**Text segment**.
'''

By paul ~ May 7th, 2007. Filed under: SDR & SCA, Systems Engr..
For the last three years, I’ve spent the bulk of my time using Foresight to help companies perform performance analysis of their JTRS software defined radio designs. In that time, I’ve noticed some things that I’d like to comment on. At the risk of biting the hand that feeds me, so to speak, here are my observations and opinions (for what they’re worth.)
Software Defined Radio?
When Foresight Systems was first approached in 2001 by the Joint Program Office (JPO) to build an example performance model of an SCA, JTRS-like radio with a simple waveform and platform, I said “What?” I was familiar with what folks were doing in creating software modems running on DSPs and so-on, but my first look at the SCA architecture was a “shock and awe” experience. Clearly, this was going to be a significant, complex, software application. And CORBA in the data path? Well, years later, lots of tax $$ spent, a program reorganization, and fortunately processors have gotten a lot more powerful, so we’re starting to see some working networks. Cool!

'''

**Records shown**.
'''

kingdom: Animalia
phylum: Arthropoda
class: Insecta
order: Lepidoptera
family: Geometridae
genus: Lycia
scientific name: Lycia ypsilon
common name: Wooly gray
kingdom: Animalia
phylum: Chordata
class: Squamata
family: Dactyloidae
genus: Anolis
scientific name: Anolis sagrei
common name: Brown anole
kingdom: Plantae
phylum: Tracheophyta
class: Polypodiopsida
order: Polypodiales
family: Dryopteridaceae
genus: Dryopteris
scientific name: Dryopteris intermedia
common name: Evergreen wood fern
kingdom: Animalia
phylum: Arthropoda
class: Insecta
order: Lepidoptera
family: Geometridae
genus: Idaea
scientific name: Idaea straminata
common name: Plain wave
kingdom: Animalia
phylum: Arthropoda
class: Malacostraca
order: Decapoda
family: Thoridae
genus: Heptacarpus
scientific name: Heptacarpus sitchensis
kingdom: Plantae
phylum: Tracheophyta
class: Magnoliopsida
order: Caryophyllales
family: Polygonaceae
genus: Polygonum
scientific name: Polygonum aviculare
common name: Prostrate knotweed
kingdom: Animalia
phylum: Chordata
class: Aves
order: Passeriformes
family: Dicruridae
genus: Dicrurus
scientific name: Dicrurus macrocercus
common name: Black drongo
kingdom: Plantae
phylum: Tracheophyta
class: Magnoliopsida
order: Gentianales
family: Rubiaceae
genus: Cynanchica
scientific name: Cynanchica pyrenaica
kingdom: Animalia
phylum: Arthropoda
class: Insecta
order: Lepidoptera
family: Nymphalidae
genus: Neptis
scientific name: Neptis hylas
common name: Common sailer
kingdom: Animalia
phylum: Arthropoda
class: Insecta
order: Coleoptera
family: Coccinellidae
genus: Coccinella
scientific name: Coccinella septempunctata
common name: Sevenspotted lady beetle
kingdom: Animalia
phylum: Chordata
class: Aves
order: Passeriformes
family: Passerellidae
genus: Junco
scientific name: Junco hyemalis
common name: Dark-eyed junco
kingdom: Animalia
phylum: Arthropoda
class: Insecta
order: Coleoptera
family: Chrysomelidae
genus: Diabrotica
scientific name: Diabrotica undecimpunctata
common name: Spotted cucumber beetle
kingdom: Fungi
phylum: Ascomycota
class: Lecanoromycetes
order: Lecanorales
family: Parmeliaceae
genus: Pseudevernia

'''

**Set tasks**.
#1 According to the post on JTRS software defined radio performance analysis, in what year did the Joint Program Office first approach Foresight Systems to build an example performance model?
#2 Write the next part of the post on JTRS software defined radio performance analysis, starting after its final sentence.

**Results of the exercise**.
#1 2001

#2
One of the things that I’ve realized, over the years, is what a strange and risky transition our forces are making. Up until now, the term “radio” has primarily meant a device that was designed by people who were mostly hardware designers and knew a whole lot about modulation, RF, amplifiers, antennas, propogation, etc. They knew how to build radios and the process was predictable in terms of performance, time, and budget. The migration to “software defined radio” has jerked the radio design process out of the hands of these capable people and placed it in the hands of a group that is completely new to “radio”; the software developers. The hardware guys are still important, but they’ve been pushed to a fairly small part of the radio, safely fenced off by the Hardware Abstraction Layer.
Now, stop and think about this for a minute. I’ve been an application software developer for my entire career. I know how the best of us do things. I’ve been working with hardware designers all of my career. I know how they do things. What we’ve just done is to move the responsibility for our military force’s communication links from one of the most predictable disciplines to a discipline that is legendary for its unpredictability.
Remember when the old tube radios took a few minutes to warm up? You might get to experience that wait again. How many times have you heard from customer support for your computer or software “Try rebooting…” When was the last time a major software project came in under-budget and on time? When was the last time you heard that when you upgraded a software application that you’d need more memory and a faster processor?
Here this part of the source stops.